Драгоценная хрупкая конструкция, созданная государственным гением Петра и Екатерины, воспетая Державиным и Пушкиным, прославленная Суворовым и вознесённая Александром, давшая миру Достоевского, Толстого и Чайковского, отлетела в мир предвечных идей. Очередная годовщина этого печального события как раз приходится на эти дни. То же государство, в котором мы сегодня живём и проявлениями которого - во всяком случае - некоторые из нас столь недовольны, произошло как раз из той, описанной Шульгиным, отвратительной толпы, залившей собой Таврический дворец в самом конце февраля 1917 г. Прямые наследники этой толпы - вокруг нас, на улицах пост-российских городов и в кабинетах пост-российской власти.***
________________________________________
*Относительно «кабинета Родзянко» как исторической метафоры, можно сказать, что он всё-таки продержался, перетряхиваемый и разбавляемый, почти целых восемь месяцев с момента вторжения «скифов», переехав сначала в Мариинский, а потом даже в Зимний дворец. Опять же в качестве метафоры можно заметить, что политологическое содержание переходного ("временного") периода от Империи к Совдепии заключалось в конкубинате «кабинета Родзянко» и низовой «скифской» сиречь революционно-демократической толщи, конец которому положили большевики, заключив «кабинет Родзянко» в Петропавловскую крепость, сами же засевшие сначала в Смольном Институте благородных девиц, а потом, подальше от греха, переползшие под защиту московской цитадели, где их последыши до сих пор скрываются от управляемого ими «народа». - С.К.

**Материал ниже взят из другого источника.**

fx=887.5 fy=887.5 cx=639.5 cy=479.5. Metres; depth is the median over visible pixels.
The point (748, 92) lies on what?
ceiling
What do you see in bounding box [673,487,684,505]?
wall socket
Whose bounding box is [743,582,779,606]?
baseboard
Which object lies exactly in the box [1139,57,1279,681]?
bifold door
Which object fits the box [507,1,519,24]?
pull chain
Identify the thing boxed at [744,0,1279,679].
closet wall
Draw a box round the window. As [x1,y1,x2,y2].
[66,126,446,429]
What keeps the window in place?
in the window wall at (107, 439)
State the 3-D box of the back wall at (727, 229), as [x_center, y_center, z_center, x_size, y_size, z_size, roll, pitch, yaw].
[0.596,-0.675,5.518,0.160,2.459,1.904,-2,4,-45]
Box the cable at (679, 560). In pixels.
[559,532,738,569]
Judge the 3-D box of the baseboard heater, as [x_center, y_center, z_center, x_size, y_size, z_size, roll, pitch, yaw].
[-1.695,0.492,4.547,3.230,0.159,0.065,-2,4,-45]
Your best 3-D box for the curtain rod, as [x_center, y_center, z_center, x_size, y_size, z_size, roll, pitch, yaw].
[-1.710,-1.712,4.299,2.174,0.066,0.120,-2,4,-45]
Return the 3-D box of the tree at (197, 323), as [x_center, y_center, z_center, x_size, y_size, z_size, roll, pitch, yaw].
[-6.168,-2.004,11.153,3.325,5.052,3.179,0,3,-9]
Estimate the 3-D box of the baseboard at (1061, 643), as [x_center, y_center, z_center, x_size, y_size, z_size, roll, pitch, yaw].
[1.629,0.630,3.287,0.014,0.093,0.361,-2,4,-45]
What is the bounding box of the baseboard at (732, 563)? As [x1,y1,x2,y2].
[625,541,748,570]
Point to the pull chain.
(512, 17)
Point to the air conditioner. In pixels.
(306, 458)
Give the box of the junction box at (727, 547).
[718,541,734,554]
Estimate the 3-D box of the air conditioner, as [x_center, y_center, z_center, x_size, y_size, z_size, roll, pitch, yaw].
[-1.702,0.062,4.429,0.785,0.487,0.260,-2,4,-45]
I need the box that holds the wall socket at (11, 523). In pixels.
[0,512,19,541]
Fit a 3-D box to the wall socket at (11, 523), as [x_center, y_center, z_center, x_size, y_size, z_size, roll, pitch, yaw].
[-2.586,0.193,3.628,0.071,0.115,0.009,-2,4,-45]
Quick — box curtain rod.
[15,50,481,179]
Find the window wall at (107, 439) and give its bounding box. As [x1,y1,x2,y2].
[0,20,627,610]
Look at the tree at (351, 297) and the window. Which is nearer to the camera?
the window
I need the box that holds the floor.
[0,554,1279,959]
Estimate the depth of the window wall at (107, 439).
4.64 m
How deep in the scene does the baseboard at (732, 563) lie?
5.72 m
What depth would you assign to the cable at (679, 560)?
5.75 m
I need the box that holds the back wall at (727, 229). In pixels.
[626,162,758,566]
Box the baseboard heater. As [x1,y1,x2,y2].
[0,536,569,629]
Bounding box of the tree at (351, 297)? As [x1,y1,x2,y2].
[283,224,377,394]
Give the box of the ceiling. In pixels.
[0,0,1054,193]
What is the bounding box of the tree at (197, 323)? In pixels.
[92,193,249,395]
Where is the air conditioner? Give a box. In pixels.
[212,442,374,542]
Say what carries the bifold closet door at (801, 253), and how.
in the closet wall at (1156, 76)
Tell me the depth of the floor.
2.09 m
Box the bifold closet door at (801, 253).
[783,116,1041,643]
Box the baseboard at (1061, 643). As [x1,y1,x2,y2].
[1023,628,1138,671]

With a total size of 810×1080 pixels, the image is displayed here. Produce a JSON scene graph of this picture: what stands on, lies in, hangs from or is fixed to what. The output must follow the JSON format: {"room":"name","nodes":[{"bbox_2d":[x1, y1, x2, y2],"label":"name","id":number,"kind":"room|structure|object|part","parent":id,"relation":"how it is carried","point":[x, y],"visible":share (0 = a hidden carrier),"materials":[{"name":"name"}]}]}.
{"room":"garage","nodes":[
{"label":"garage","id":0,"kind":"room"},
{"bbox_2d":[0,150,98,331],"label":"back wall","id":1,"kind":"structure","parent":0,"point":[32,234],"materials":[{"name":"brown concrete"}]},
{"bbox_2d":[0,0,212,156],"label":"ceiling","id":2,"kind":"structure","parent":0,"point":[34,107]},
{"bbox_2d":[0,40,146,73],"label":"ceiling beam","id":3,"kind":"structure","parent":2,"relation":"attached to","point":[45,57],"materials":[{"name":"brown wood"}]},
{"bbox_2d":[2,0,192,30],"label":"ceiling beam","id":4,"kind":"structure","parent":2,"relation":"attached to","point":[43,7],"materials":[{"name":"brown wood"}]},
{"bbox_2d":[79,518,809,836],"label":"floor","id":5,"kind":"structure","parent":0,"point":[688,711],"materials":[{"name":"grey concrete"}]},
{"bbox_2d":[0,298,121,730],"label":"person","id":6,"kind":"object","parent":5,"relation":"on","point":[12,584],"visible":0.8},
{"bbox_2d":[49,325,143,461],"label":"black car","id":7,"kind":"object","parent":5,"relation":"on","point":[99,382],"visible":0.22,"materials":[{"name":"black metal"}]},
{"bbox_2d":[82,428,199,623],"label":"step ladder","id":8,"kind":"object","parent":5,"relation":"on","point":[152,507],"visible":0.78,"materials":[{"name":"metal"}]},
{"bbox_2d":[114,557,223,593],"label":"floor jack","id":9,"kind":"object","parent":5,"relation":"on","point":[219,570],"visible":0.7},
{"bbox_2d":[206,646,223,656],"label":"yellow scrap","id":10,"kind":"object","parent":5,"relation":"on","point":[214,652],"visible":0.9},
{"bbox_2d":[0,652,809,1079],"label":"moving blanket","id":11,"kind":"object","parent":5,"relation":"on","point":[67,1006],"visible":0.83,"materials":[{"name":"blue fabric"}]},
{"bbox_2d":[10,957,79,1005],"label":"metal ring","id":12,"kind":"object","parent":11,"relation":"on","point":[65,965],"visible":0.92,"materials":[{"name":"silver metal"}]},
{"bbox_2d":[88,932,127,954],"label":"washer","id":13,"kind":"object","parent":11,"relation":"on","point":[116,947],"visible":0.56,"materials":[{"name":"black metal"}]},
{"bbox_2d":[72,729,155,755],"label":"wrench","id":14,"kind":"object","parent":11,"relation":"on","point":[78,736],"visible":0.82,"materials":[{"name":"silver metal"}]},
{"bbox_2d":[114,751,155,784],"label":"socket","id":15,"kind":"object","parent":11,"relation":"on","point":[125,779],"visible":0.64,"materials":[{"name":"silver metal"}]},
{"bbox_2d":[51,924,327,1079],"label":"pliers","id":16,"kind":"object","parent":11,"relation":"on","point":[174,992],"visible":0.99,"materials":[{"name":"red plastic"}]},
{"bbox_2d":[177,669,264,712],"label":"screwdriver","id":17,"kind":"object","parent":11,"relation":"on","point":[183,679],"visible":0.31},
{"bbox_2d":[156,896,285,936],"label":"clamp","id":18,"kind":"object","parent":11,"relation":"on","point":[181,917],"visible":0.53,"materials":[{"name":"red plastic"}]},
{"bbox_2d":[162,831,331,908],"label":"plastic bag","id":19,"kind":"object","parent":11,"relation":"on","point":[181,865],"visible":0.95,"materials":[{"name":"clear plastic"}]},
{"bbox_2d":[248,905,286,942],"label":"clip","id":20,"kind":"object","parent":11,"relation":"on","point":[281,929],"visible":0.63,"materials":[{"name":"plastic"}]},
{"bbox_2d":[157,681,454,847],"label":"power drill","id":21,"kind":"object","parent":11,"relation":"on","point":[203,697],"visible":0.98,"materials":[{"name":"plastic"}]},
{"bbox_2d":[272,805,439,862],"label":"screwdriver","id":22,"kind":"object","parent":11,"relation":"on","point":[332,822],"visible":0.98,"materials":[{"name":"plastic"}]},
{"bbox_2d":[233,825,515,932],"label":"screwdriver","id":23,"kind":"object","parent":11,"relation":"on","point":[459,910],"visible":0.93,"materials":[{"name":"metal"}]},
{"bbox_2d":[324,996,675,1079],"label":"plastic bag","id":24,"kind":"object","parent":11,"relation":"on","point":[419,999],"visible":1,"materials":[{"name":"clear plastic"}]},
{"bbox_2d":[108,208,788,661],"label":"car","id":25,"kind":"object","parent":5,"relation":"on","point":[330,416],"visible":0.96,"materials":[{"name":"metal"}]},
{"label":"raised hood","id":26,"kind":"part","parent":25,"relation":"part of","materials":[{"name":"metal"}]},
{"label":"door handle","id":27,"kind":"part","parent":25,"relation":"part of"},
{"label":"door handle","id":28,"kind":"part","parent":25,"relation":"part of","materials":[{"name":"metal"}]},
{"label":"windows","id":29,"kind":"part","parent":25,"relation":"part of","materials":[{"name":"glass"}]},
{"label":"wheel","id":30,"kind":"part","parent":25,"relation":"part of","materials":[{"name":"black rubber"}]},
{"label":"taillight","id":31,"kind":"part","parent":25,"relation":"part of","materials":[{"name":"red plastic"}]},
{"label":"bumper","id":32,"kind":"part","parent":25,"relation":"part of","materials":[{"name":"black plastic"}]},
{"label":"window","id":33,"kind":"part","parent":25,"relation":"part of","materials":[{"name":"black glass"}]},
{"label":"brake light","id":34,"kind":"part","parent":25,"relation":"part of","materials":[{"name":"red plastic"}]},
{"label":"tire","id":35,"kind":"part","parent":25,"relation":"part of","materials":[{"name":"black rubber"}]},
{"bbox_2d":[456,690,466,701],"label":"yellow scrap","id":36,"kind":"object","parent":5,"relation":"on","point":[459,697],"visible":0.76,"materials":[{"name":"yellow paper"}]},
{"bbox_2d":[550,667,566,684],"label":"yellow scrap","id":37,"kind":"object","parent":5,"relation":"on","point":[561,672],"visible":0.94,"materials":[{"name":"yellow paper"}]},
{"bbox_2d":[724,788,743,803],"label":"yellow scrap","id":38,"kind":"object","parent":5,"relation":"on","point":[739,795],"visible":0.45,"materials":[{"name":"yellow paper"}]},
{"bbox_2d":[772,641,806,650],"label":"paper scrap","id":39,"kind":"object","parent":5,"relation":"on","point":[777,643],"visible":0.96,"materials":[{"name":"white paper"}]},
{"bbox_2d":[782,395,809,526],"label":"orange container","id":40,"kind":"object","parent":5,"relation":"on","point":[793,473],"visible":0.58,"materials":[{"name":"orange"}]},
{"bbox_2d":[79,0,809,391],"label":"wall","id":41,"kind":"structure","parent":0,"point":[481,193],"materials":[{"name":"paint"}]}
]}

**Вспоминается: "Нет, вы ошибаетесь, друг дорогой. Мы жили тогда на планете другой..." - С.К.
***Во второй книге дилогии, романе "Остров жасминов", кн. Бектабеков подводит итог Империи словами, на удивление близкими моим: «Родины у меня нет и, вероятно, ещё долго не будет... Десять лет я ожидаю наступление русского Термидора и начинаю терять надежду... Наконец, даже в случае крушения ненавистной советской власти и возвращения домой я встречаю там совершенно новый, чуждый, незнакомый мне быт... Я никогда не увижу той милой моему сердцу, яркой и пышной царской России, с родовыми отцовскими гнёздами, с ширью мирных полей, с тихим провинциальным укладом, с гордым блеском столиц и парадами императорской гвардии, со всем тем, что покрывал своими мощными крыльями русский Двуглавый Орёл...
Исчезла Россия, великая и привольная, светлая и могучая!.. Отлетел её дух... Злобой, слезами и кровью напоена родная земля!.. Всё загажено, всё исковеркано, всё разрушено до основания!..» - С.К.